To answer original question

Can someone explain how (if) Hekaton handles the situation when crash happens after commit and before changes are persistent in the log?

From Durability for Memory-Optimized Tables

All changes made to disk-based tables or durable memory-optimized tables are captured in one or more transaction log records. When a transaction commits, SQL Server writes the log records associated with the transaction to disk before communicating to the application or user session that the transaction has committed.

To answer

Could you please clarify if writing into log happens while the server process changes data in memory OR it starts only on commit.

From SQL Server In-Memory OLTP Internals for SQL Server 2016

For In-Memory OLTP transactions, log records are generated only at commit time. In-Memory OLTP does not use a write-ahead logging (WAL) protocol, such as used when processing operations on disk-based tables. With WAL, SQL Server writes to the log before writing any changed data to disk, and this can happen even for uncommitted data written out during checkpoint. For In-Memory OLTP, dirty data is never written to disk. Furthermore, In-Memory OLTP groups multiple data changes into one log record to minimize the overhead both for the overall size of the log and reducing the number of writes to log buffer.
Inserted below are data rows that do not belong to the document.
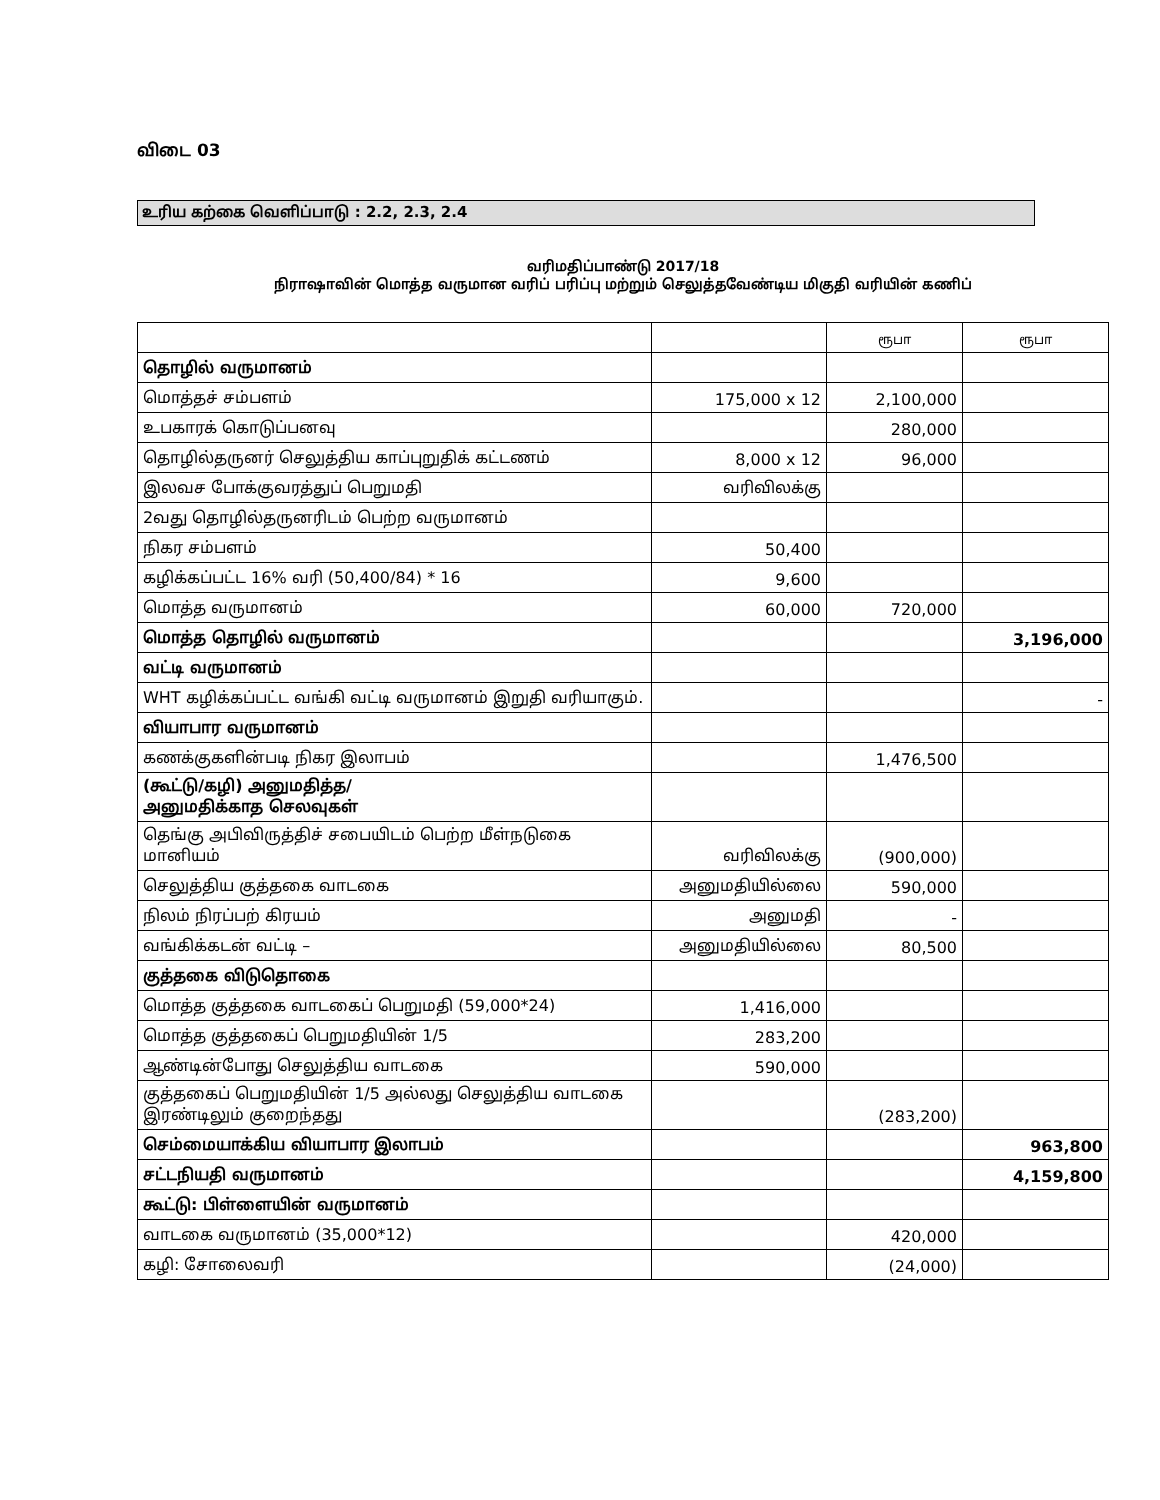விடை 03
உரிய கற்கை வெளிப்பாடு : 2.2, 2.3, 2.4
வரிமதிப்பாண்டு 2017/18
நிராஷாவின் மொத்த வருமான வரிப் பரிப்பு மற்றும் செலுத்தவேண்டிய மிகுதி வரியின் கணிப்
| | | ரூபா | ரூபா |
| தொழில் வருமானம் | | | |
| மொத்தச் சம்பளம் | 175,000 x 12 | 2,100,000 | |
| உபகாரக் கொடுப்பனவு | | 280,000 | |
| தொழில்தருனர் செலுத்திய காப்புறுதிக் கட்டணம் | 8,000 x 12 | 96,000 | |
| இலவச போக்குவரத்துப் பெறுமதி | வரிவிலக்கு | | |
| 2வது தொழில்தருனரிடம் பெற்ற வருமானம் | | | |
| நிகர சம்பளம் | 50,400 | | |
| கழிக்கப்பட்ட 16% வரி (50,400/84) * 16 | 9,600 | | |
| மொத்த வருமானம் | 60,000 | 720,000 | |
| மொத்த தொழில் வருமானம் | | | 3,196,000 |
| வட்டி வருமானம் | | | |
| WHT கழிக்கப்பட்ட வங்கி வட்டி வருமானம் இறுதி வரியாகும். | | | - |
| வியாபார வருமானம் | | | |
| கணக்குகளின்படி நிகர இலாபம் | | 1,476,500 | |
| (கூட்டு/கழி) அனுமதித்த/ அனுமதிக்காத செலவுகள் | | | |
| தெங்கு அபிவிருத்திச் சபையிடம் பெற்ற மீள்நடுகை மானியம் | வரிவிலக்கு | (900,000) | |
| செலுத்திய குத்தகை வாடகை | அனுமதியில்லை | 590,000 | |
| நிலம் நிரப்பற் கிரயம் | அனுமதி | - | |
| வங்கிக்கடன் வட்டி – | அனுமதியில்லை | 80,500 | |
| குத்தகை விடுதொகை | | | |
| மொத்த குத்தகை வாடகைப் பெறுமதி (59,000*24) | 1,416,000 | | |
| மொத்த குத்தகைப் பெறுமதியின் 1/5 | 283,200 | | |
| ஆண்டின்போது செலுத்திய வாடகை | 590,000 | | |
| குத்தகைப் பெறுமதியின் 1/5 அல்லது செலுத்திய வாடகை இரண்டிலும் குறைந்தது | | (283,200) | |
| செம்மையாக்கிய வியாபார இலாபம் | | | 963,800 |
| சட்டநியதி வருமானம் | | | 4,159,800 |
| கூட்டு: பிள்ளையின் வருமானம் | | | |
| வாடகை வருமானம் (35,000*12) | | 420,000 | |
| கழி: சோலைவரி | | (24,000) | |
Not using WAL is one of the factors that allows In-Memory OLTP commit processing to be extremely efficient.

Quick test to see how it actually works.

There must be separate file group for memory optimized tables so creating it.

ALTER DATABASE mydb ADD FILEGROUP mydb_mem
    CONTAINS MEMORY_OPTIMIZED_DATA;

ALTER DATABASE mydb ADD FILE (
    name='mydb_mem_name', filename='C:\Program Files\Microsoft SQL Server\MSSQL15.SQL2019\MSSQL\DATA\mydb_mem_file')
    TO FILEGROUP mydb_mem;

First surprise is - after we created an empty table SQL Server disk usage under mydb_mem_file grows by 0.9GB!

create table t_mem
(id int primary key nonclustered, txt varchar(1000))
with (memory_optimized = on, durability = schema_and_data);

Now we populate data without commit

set statistics time on;

begin transaction;

with r(i, x) as
(
    select 1, replicate('x', 1000)
    union all
    select i + 1, x
    from r  
    where i < 1e6
)
insert into t_mem
select *
from r
option (maxrecursion 0);

Disk usage stays the same indeed. And below is an elapsed time.
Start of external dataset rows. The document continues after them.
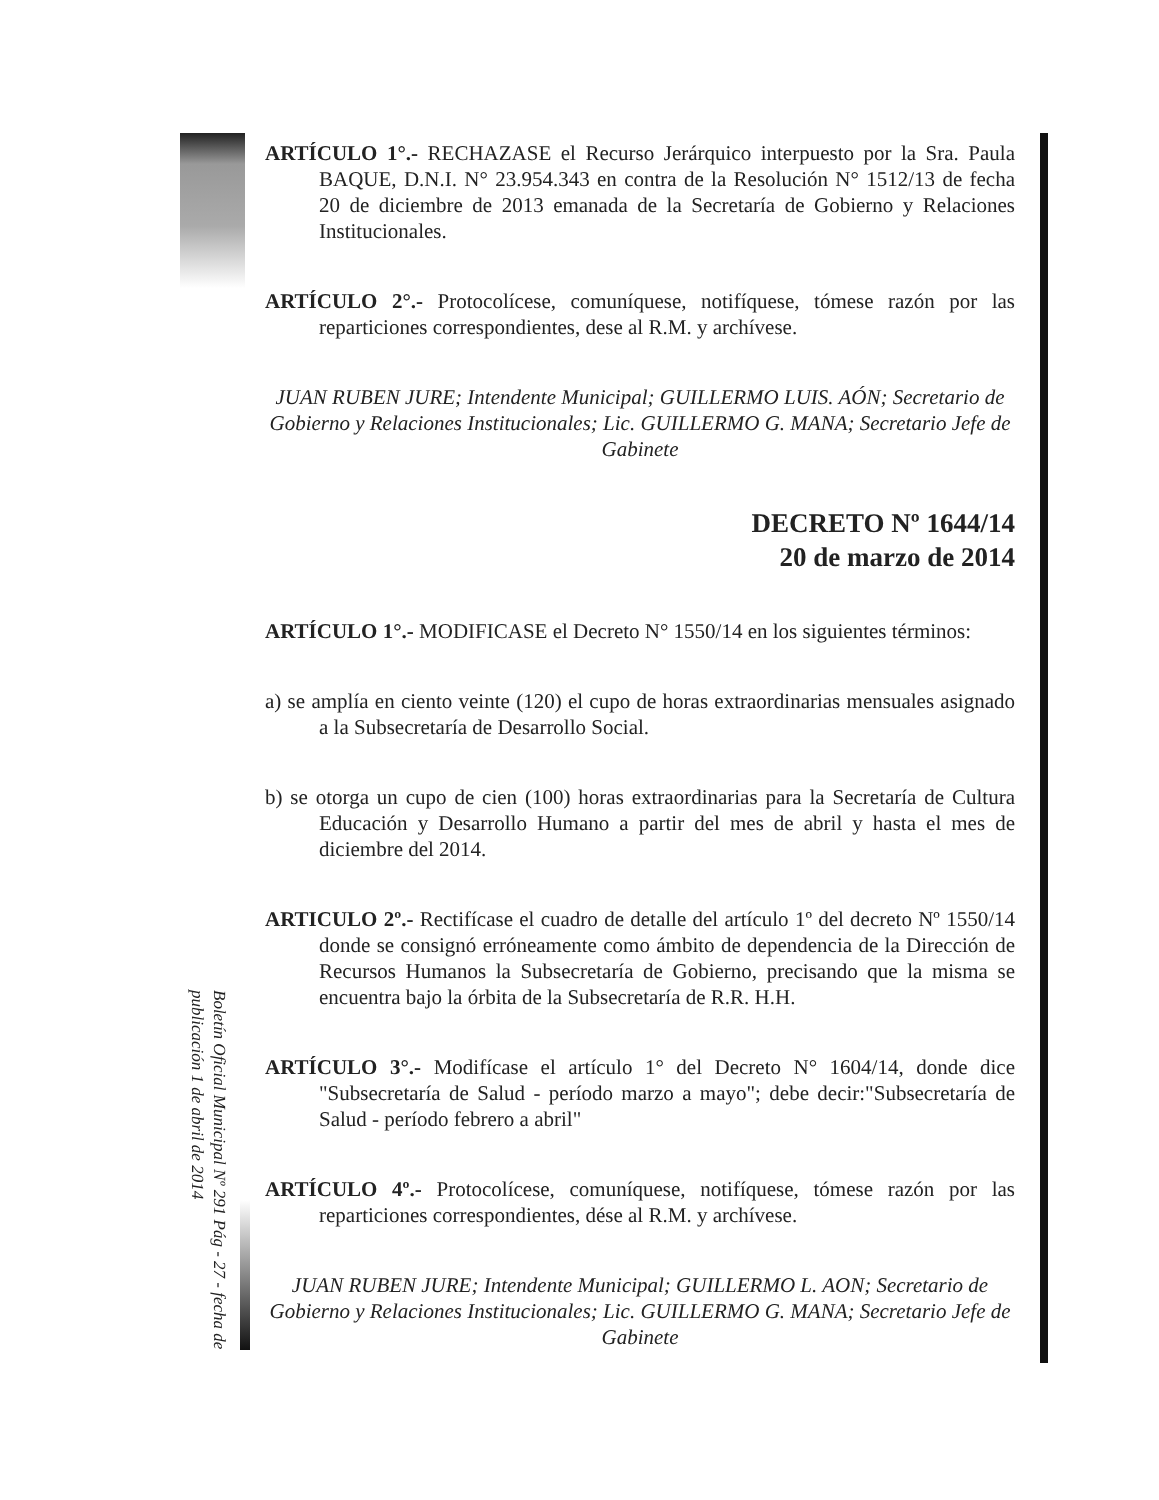Boletín Oficial Municipal Nº 291 Pág - 27 - fecha de publicación 1 de abril de 2014
ARTÍCULO 1°.- RECHAZASE el Recurso Jerárquico interpuesto por la Sra. Paula BAQUE, D.N.I. N° 23.954.343 en contra de la Resolución N° 1512/13 de fecha 20 de diciembre de 2013 emanada de la Secretaría de Gobierno y Relaciones Institucionales.
ARTÍCULO 2°.- Protocolícese, comuníquese, notifíquese, tómese razón por las reparticiones correspondientes, dese al R.M. y archívese.
JUAN RUBEN JURE; Intendente Municipal; GUILLERMO LUIS. AÓN; Secretario de Gobierno y Relaciones Institucionales; Lic. GUILLERMO G. MANA; Secretario Jefe de Gabinete
DECRETO Nº 1644/14
20 de marzo de 2014
ARTÍCULO 1°.- MODIFICASE el Decreto N° 1550/14 en los siguientes términos:
a) se amplía en ciento veinte (120) el cupo de horas extraordinarias mensuales asignado a la Subsecretaría de Desarrollo Social.
b) se otorga un cupo de cien (100) horas extraordinarias para la Secretaría de Cultura Educación y Desarrollo Humano a partir del mes de abril y hasta el mes de diciembre del 2014.
ARTICULO 2º.- Rectifícase el cuadro de detalle del artículo 1º del decreto Nº 1550/14 donde se consignó erróneamente como ámbito de dependencia de la Dirección de Recursos Humanos la Subsecretaría de Gobierno, precisando que la misma se encuentra bajo la órbita de la Subsecretaría de R.R. H.H.
ARTÍCULO 3°.- Modifícase el artículo 1° del Decreto N° 1604/14, donde dice "Subsecretaría de Salud - período marzo a mayo"; debe decir:"Subsecretaría de Salud - período febrero a abril"
ARTÍCULO 4º.- Protocolícese, comuníquese, notifíquese, tómese razón por las reparticiones correspondientes, dése al R.M. y archívese.
JUAN RUBEN JURE; Intendente Municipal; GUILLERMO L. AON; Secretario de Gobierno y Relaciones Institucionales; Lic. GUILLERMO G. MANA; Secretario Jefe de Gabinete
SQL Server parse and compile time: 
   CPU time = 0 ms, elapsed time = 1 ms.

 SQL Server Execution Times:
   CPU time = 0 ms,  elapsed time = 0 ms.

 SQL Server Execution Times:
   CPU time = 0 ms,  elapsed time = 0 ms.

 SQL Server Execution Times:
   CPU time = 11828 ms,  elapsed time = 13337 ms.

(1000000 rows affected)

Finally we commit data and disk usage grows by 1GB.

set statistics time on;

commit;

Here is how long it took

SQL Server parse and compile time: 
   CPU time = 0 ms, elapsed time = 0 ms.

 SQL Server Execution Times:
   CPU time = 0 ms,  elapsed time = 0 ms.

 SQL Server Execution Times:
   CPU time = 703 ms,  elapsed time = 2093 ms.

Summary

For memory optimized tables SQL Server flushes all the changes during commit. Hence commit may take much longer than for regular tables.